Societal Mineralogy
Geographic Origin of Gems: Traceability Technology and Its Applications
Co-Conveners
Stefanos Karampelas, Department of Mineralogy-Petrology-Economic Geology, School of GeologyAristotle University of Thessaloniki, Greece
Andy Hsitien Shen, China University of Geosciences (Wuhan)
Mingxing Yang, China University of Geosciences (Wuhan)
Zhili Qiu, Sun Yat-sen University
Aaron Palke, Gemological Institute of America
Bo Xu, China University of Geosciences (Beijing)
As one of the core attributes of gems, their geographic origin aids in understanding trade routes of gems used in ancient jewelry, addresses ethical concerns through transparent mine-to-market supply chain and in parallel plays an important role in their value. At the same time, geographic origin enables comparative analysis of differences in gems formations, clarifying mechanisms behind metallogenic differentiation and guiding mineral exploration. Therefore, origin determination is not only a core technical underpinning for gemological laboratories but also a frontier research direction driving disciplinary development. At present, inclusion characteristics, spectroscopic information, and chemical composition have emerged as key discriminant indicators for gems provenance identification. However, with continuous accumulation of data, some identification methods are facing severe challenges.

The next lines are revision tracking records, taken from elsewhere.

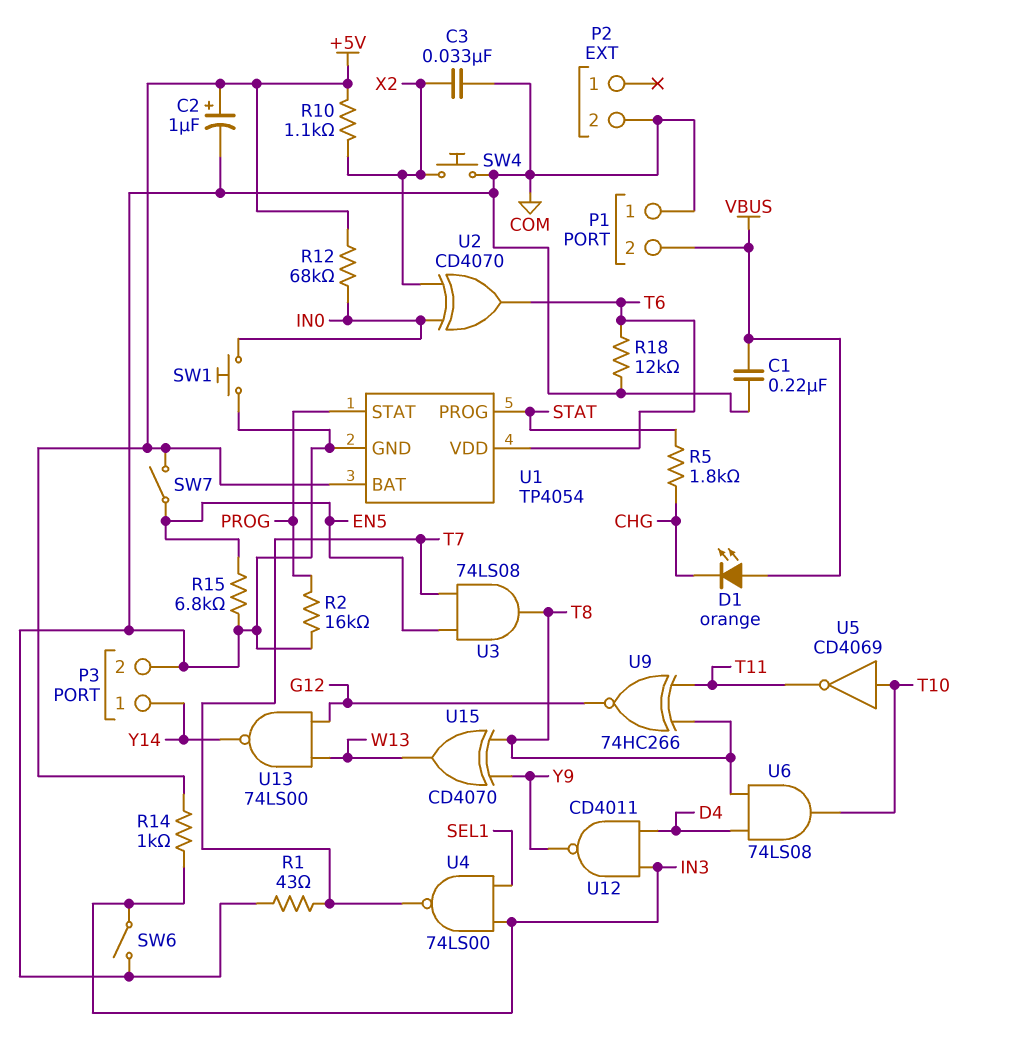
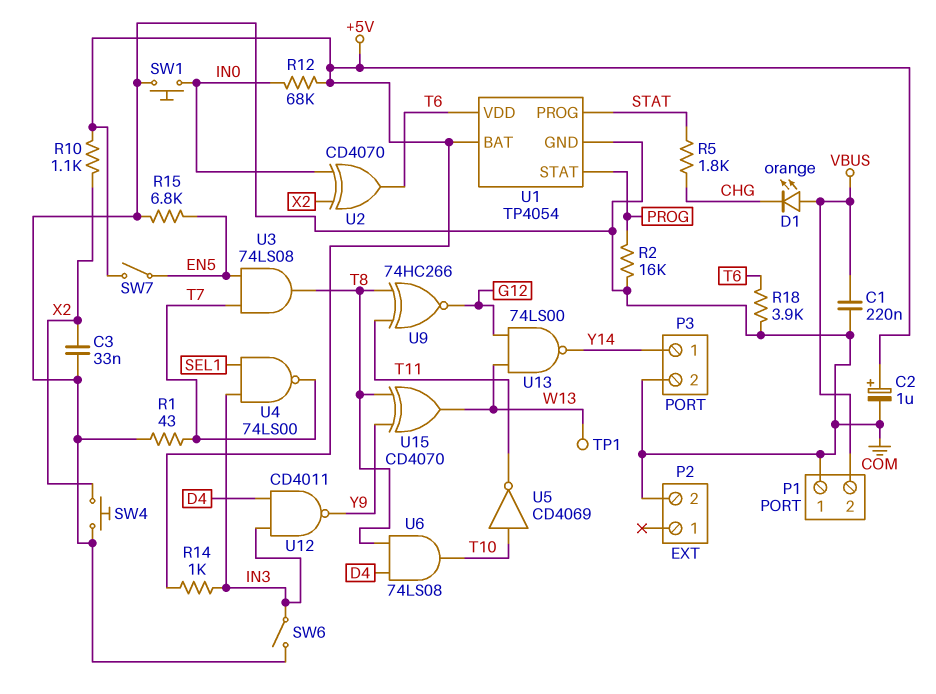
R18: 12k (COM, T6) -> 3.9k (COM, T6)
TP1: none -> test point (W13)

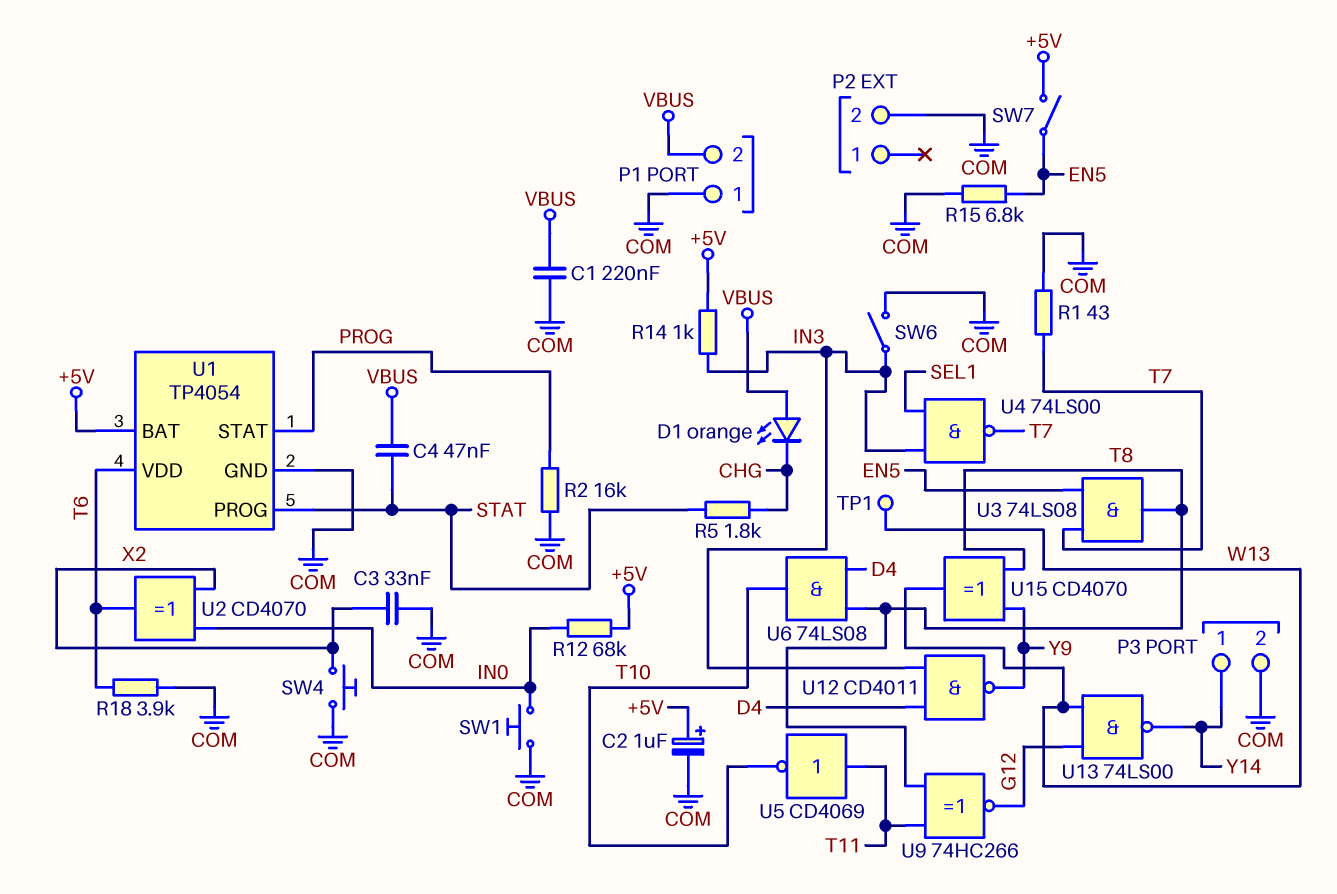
C4: none -> 47nF (STAT, VBUS)
R10: 1.1k (+5V, X2) -> none
U5: NOT CD4069 (in T10, out T11) -> NOT CD4069 (in T11, out T10)

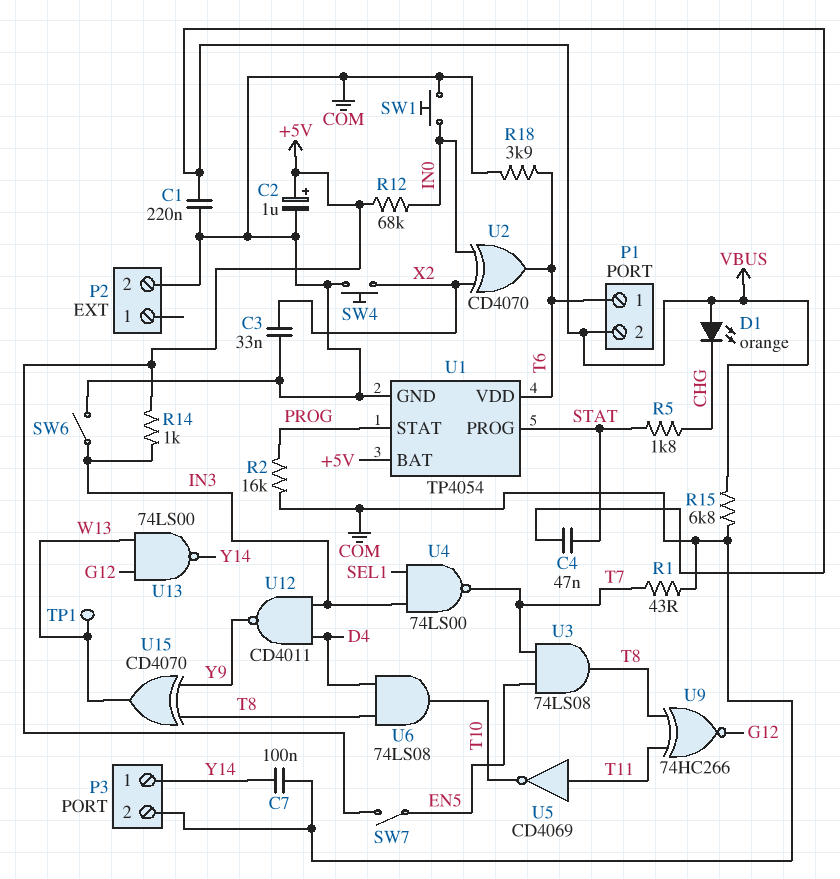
C7: none -> 100nF (COM, Y14)
P1 pin 1: COM -> T6
R15: 6.8k (COM, EN5) -> 6.8k (COM, VBUS)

This forum welcomes the latest advancements in testing technologies for the geographic origin of gems, encompassing traditional gemological methods alongside non- (or micro-) destructive advanced analytical techniques such as: spectroscopic analysis (FTIR, Raman, UV-Vis-NIR, fluorescence spectroscopy), chemical analysis (XRF, LIBS, SIMS, LA-ICP-MS, EPMA, SEM/EDSTEM), as well as innovative approaches including machine learning and big data analysis.